Day 2 (3 January, 2018): Cyimbili Basecamp to Kinunu Guest House (5 hours)
By the second day, the main dirt road petered out to much smaller trails through more fields and villages.
Not long after leaving the basecamp we reached a small village, where the fishermen were repairing their boats and nets, and where a rickety transport ship was being unloaded.
We also passed by a local shop where they were grinding cassava roots, a local staple.
For the rest of the day we more or less followed the shore of the lake, passing through more lush fields and small villages, and attracting plenty of attention along the way.
After about 5 hours of walking, we arrived at the Kinunu guest house. This was by far the most luxurious guest house on the trail, with a large immaculately clean rooms with private bathrooms organized around a central dining area.
There is a coffee farm nearby which is worth a visit, and you can continue walking beyond the coffee farm along the lake short for an afternoon stroll.
Day 3 (4 January, 2018): Kinunu Guest House to Bumba Basecamp (9 hours)
The third day was by far the longest day, with a kick-in-the-but uphill part towards the end (especially if you are biking).
Just as the previous days, the route took us through fields and small villages, but it tends to me more hilly and veer more inland away from the lake than the first two days.
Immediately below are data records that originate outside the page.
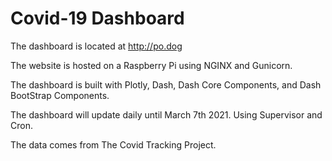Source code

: # Covid-19 Dashboard

The dashboard is located at http://po.dog

The website is hosted on a Raspberry Pi using NGINX and Gunicorn.

The dashboard is built with Plotly, Dash, Dash Core Components, and Dash BootStrap Components. 

The dashboard will update daily until March 7th 2021. Using Supervisor and Cron.

The data comes from The Covid Tracking Project. 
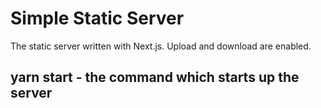 # Simple Static Server
The static server written with Next.js.
Upload and download are enabled.

## yarn start - the command which starts up the server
We tried to seek out the small side trails, but weren’t able to avoid walking some long sections on the main dirt road (which still have little to no motorized traffic).
After about 9 hours of walking we finally made it Bumba basecamp, set on top of a hill with great views just beyond the village. It sit run by a very sweet gentleman with ambitious plans to start a library and a computer lab for the local youth, but at this stage it is the most basic (but still perfectly adequate) accommodation of the four places where we stayed.
Day 4 (5 January 2018): Bumba Basecamp to Rubengera (6 hours)
On the fourth day we completed deviated from the official route. Whereas most people continue to the town of Kibuye, we headed for the town of Rubengera (about 5 miles east).
We wanted to go to Rubengera to visit the “Abaja ba Kristo” community of sisters, which runs a highly acclaimed technical school and which also has some Dutch connections (a friend of ours had visited them before and introduced us to them.)
We completely improvised the route from Bumba basecamp to Rubengera, crossing through the hills, passing through fields and villages using a combination tiny trails and small roads. I imagine it would be very difficult to find this deviation from the official trail without the help of a guide.
After about 6 hours we reached the town of Rubengera and the very welcoming and impressive “Abaja ba Kristo” community of sisters.
Go Gisenyi Tours is the travel agency that we used to provide the guide, to book the accommodations, and to transfer our luggage. We highly recommend them.
Rwandan Adventures is another travel agency that is frequently mentioned and that specialized in bike tours.
The official Rwanda Development Board website has some information about the Congo Nile Trail.
Sam Waldock has a comprehensive trip report on Brandt travel guide website. It has very useful contact details for all of the accommodation options along the trail.
TripAdvisor has an entry on the Congo Nile Trail.
This article on bikepacking.com has GPS coordinates (which I have not tried out myself).